As you can see the distribution of sampled means converges to a normal distribution.

## So What?

So far, I have only taken the time to talk about the mean. It turns out though, that the logic I laid out above will work for any statistic. For a sampled dataset, it will be above the true statistic value for the population sometimes, and it will be below it. The further you get away from the true value, the less likely you will find a value that far away. So all statistics will follow this normal looking distribution. This result is what statistics is based off of.

We care because this let’s us meaningfully talk about standard errors, which are just a way to estimate how wide this distribution should be from just a single sample. But there is something else that I want to bring up. Something far more important, it is the concept of bootstrapping your standard errors for a statistic.

## Bootstrapping And the Central Limit Theorem

So in my last post, I talked about how to make a maximum likelihood estimate. Well, as I mentioned in that post, the default optimizer in python will create an estimate of the inverse hessian matrix, which gives you the variance-covariance matrix for your parameters, and thus you can talk about statistical significance. How can you handle that if you need to rely on an optimizer that won’t create an estimate of the variance covariance matrix? You can rely on the central limit theorem and bootstrap your way to success.

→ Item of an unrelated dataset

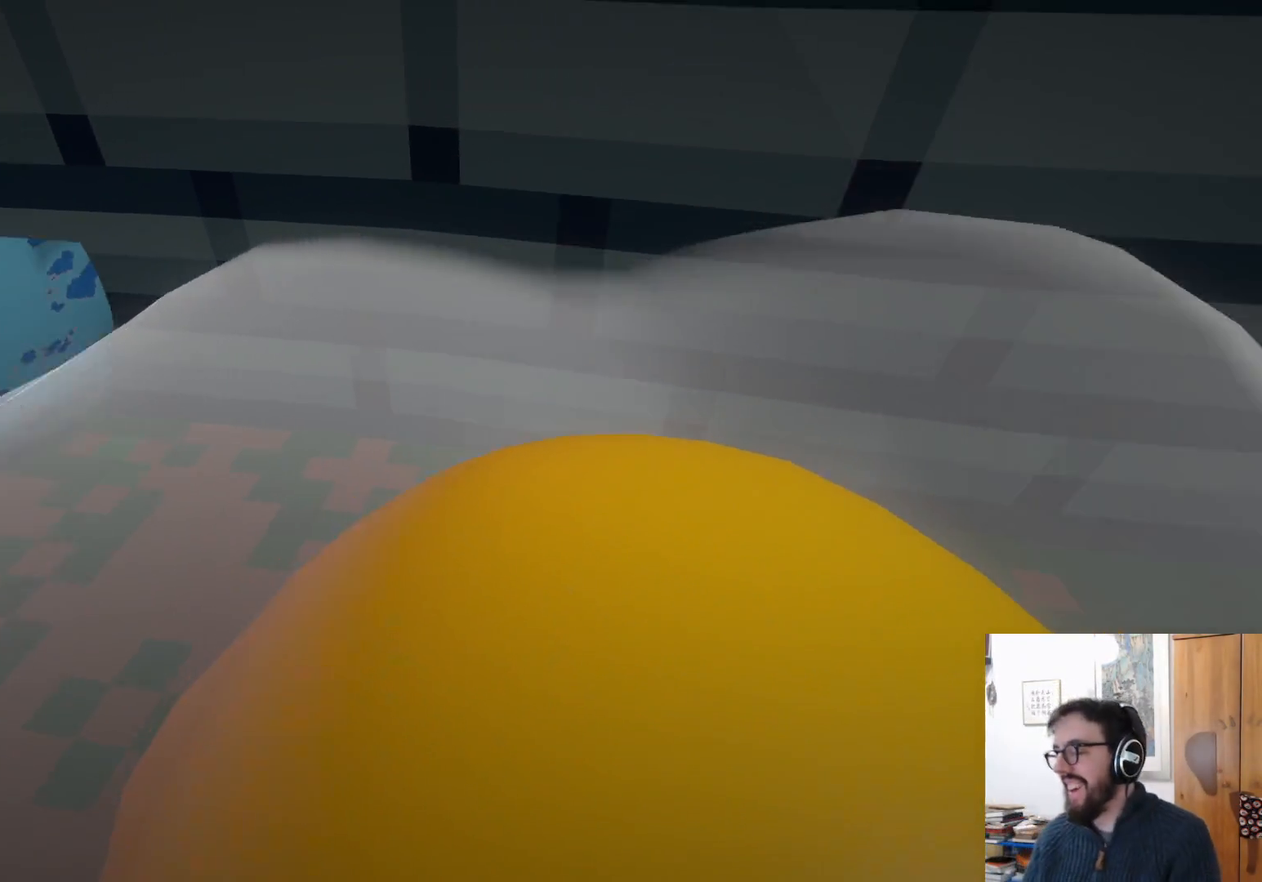
{"buttons": [], "left_stick": "center", "right_stick": "center", "events": []}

The way to solve that is that you consider your dataset to be the population from which you are drawing samples. Then you just draw samples with replacement, calculate your statistics of interest on your sampled data, and record the results. Rinse and repeat a couple thousand times, and you have a very nice estimate of the standard errors around your statistic of interest. Bootstrapping is just a simple application of the central limit theorem, and it will always work! You can get an idea of how statistically significant your results are by looking at the distribution around your statistic of interest. So go out there and start applying the central limit theorem in what you are doing.